--- Record excerpts Enclosed Below ---

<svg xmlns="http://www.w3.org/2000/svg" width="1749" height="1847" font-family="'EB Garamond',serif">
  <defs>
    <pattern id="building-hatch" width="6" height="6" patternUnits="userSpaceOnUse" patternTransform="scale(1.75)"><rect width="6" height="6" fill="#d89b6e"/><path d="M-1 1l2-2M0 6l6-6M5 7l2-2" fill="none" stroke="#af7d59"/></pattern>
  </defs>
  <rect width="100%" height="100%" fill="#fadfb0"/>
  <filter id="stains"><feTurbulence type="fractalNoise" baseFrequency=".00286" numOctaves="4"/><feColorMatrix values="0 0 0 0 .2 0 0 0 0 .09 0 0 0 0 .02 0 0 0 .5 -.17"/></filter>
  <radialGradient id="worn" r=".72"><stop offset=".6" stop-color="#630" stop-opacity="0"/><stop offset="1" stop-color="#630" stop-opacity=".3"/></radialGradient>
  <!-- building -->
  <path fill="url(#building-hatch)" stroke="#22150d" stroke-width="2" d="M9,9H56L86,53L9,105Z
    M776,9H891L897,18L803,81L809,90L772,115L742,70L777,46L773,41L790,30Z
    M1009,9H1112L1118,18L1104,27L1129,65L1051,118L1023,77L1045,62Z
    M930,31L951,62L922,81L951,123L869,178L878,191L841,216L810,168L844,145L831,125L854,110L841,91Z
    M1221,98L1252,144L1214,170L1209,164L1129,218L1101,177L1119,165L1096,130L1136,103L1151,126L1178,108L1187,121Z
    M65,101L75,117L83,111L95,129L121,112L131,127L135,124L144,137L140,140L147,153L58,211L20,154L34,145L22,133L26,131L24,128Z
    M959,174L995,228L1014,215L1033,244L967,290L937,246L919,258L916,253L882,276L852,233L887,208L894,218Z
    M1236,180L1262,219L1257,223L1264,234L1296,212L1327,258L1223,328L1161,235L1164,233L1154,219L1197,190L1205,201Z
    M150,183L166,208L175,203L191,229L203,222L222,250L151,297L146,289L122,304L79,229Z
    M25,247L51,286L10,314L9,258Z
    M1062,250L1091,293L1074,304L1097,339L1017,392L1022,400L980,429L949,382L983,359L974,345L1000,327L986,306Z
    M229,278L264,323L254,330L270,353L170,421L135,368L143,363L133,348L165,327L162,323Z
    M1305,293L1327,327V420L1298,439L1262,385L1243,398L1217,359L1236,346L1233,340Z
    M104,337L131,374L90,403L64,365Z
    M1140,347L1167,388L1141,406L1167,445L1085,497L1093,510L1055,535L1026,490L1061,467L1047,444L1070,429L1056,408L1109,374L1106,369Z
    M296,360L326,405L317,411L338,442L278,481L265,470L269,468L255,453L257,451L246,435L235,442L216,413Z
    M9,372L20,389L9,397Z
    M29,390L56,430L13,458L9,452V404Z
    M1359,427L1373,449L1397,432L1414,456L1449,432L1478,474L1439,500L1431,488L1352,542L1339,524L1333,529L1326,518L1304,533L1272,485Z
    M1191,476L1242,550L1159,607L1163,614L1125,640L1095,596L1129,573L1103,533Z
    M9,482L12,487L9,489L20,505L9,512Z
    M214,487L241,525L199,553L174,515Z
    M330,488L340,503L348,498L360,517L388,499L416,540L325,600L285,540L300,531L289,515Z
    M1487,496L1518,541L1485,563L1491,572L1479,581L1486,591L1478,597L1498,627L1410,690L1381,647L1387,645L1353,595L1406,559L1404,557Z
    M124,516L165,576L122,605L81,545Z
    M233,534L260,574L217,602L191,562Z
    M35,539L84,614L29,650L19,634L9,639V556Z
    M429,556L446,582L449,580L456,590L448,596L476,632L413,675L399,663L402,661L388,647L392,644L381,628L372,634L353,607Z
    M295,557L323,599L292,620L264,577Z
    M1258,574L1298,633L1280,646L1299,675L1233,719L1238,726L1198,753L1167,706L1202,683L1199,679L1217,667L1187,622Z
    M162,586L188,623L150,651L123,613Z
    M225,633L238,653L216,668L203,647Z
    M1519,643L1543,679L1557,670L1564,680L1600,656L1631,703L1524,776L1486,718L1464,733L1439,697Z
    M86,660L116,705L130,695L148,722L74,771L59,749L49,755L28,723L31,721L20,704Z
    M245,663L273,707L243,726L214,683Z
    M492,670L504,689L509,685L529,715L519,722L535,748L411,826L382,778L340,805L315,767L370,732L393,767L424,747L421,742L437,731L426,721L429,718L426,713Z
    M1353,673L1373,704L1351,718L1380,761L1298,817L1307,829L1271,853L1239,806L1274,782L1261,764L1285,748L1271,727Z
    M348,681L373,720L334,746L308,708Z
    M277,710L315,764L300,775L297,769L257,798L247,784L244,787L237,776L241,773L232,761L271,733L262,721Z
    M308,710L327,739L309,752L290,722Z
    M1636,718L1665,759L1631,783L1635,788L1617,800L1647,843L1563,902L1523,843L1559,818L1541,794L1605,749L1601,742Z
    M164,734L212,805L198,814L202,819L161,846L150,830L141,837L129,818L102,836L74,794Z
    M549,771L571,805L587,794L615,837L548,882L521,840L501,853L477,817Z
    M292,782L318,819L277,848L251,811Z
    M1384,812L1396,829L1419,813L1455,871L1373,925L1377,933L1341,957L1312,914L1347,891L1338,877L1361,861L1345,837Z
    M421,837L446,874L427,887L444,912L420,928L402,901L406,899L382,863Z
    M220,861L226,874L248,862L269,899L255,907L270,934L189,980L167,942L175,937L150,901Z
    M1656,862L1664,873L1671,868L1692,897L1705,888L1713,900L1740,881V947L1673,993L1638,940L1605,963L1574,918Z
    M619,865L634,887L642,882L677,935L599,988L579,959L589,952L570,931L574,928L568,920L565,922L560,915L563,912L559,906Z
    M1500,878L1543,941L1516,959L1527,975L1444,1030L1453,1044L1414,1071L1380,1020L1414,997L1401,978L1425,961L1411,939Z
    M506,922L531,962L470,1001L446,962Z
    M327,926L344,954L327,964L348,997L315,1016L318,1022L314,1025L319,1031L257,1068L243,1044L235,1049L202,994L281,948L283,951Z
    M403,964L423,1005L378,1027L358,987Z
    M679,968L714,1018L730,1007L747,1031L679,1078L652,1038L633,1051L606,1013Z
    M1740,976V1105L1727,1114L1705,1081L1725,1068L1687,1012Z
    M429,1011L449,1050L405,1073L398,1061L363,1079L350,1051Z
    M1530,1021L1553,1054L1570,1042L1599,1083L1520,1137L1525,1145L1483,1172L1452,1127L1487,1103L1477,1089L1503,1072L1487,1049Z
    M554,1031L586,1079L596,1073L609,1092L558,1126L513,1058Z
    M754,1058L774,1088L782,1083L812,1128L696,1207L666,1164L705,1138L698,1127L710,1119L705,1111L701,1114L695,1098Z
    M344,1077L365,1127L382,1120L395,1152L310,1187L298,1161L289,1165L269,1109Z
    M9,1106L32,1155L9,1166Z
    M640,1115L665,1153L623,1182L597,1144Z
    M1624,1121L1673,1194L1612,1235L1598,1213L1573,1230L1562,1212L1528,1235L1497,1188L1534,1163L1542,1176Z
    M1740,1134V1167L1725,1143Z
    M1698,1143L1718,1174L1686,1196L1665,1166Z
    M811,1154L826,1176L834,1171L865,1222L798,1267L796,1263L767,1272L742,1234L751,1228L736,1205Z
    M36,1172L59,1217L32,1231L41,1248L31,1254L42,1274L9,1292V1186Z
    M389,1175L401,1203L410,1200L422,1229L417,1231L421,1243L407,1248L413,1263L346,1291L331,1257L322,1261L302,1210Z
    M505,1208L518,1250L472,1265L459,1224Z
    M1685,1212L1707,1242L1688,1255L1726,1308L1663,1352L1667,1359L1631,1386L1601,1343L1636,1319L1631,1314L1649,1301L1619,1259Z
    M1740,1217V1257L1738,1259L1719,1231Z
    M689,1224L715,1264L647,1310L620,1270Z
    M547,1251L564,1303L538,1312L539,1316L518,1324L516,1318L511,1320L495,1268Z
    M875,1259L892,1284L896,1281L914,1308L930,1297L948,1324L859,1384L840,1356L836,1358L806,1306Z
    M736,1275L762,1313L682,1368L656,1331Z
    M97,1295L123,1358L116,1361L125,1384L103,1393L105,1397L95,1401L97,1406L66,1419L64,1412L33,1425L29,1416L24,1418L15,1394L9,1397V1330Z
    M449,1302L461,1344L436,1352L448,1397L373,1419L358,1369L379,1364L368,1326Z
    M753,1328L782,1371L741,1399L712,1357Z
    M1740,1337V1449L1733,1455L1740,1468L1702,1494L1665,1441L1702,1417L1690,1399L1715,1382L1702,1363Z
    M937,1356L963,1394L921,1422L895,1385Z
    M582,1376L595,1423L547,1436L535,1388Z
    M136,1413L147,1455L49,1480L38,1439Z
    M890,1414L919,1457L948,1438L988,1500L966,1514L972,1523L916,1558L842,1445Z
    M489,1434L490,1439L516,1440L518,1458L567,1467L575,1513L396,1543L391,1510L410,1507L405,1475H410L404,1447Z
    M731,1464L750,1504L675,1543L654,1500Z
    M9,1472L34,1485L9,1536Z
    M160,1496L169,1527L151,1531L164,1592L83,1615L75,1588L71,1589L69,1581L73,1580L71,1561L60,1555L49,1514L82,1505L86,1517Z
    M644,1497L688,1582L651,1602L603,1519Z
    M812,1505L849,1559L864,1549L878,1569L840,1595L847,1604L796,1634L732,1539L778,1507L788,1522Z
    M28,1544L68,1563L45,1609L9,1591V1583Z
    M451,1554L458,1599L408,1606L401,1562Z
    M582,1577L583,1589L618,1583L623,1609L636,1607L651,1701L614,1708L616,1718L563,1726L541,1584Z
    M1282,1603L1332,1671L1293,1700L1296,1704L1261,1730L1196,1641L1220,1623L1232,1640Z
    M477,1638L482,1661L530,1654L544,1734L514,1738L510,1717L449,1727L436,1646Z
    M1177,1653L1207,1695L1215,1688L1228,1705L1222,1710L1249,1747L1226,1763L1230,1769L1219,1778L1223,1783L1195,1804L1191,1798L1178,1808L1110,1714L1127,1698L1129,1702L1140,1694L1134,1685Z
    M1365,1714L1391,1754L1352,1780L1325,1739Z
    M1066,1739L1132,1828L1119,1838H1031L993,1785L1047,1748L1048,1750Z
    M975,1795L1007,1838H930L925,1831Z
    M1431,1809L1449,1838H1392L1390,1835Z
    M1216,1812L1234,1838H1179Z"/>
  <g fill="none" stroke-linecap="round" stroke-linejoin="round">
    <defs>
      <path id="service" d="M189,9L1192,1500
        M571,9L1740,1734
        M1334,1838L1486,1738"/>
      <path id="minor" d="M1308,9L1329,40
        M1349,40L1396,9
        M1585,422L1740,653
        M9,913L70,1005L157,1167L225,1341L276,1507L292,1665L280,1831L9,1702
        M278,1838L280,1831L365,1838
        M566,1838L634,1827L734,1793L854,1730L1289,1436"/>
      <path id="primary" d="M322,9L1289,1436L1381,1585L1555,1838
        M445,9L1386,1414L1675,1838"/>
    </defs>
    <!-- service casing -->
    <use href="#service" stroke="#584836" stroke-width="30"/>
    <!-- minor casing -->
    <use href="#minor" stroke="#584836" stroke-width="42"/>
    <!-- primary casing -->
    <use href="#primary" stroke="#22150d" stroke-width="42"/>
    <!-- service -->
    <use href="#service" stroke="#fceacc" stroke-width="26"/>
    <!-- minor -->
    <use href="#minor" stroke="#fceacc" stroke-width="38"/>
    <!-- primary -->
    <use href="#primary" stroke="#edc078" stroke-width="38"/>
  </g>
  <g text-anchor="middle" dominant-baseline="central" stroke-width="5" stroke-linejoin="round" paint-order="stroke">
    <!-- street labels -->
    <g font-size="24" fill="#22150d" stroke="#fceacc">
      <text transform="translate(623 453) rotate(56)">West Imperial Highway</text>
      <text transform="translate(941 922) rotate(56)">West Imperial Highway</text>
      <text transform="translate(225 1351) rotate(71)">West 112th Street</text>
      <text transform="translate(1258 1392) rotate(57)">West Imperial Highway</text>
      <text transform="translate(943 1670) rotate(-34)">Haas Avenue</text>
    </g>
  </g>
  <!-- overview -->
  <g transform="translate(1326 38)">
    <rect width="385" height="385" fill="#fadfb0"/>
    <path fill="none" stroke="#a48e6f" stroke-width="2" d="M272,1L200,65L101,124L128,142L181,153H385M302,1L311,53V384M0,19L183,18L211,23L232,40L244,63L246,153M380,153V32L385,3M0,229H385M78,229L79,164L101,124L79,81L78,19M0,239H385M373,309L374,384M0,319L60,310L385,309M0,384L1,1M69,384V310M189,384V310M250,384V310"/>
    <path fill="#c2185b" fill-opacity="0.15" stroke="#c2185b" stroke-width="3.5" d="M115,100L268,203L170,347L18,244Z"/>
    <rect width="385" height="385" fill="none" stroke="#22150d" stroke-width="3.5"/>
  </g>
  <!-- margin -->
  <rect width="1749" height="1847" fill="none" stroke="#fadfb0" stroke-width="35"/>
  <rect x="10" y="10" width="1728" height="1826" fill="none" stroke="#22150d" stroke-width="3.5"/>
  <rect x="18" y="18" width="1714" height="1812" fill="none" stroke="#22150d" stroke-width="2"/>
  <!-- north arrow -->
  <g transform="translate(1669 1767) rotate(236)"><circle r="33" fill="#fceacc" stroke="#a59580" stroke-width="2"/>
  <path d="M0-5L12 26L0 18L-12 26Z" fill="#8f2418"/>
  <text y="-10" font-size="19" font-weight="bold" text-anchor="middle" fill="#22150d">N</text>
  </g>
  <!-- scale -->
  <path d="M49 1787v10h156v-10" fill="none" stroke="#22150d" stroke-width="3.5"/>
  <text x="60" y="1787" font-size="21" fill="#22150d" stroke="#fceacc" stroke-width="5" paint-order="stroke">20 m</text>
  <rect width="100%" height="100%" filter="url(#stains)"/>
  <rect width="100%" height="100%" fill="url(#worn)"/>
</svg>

--- End of Enclosed Record excerpts ---

What you need to do:
Each line that holds the word "worn" should be extracted from the records.

Solution to the problem:
  <radialGradient id="worn" r=".72"><stop offset=".6" stop-color="#630" stop-opacity="0"/><stop offset="1" stop-color="#630" stop-opacity=".3"/></radialGradient>
  <rect width="100%" height="100%" fill="url(#worn)"/>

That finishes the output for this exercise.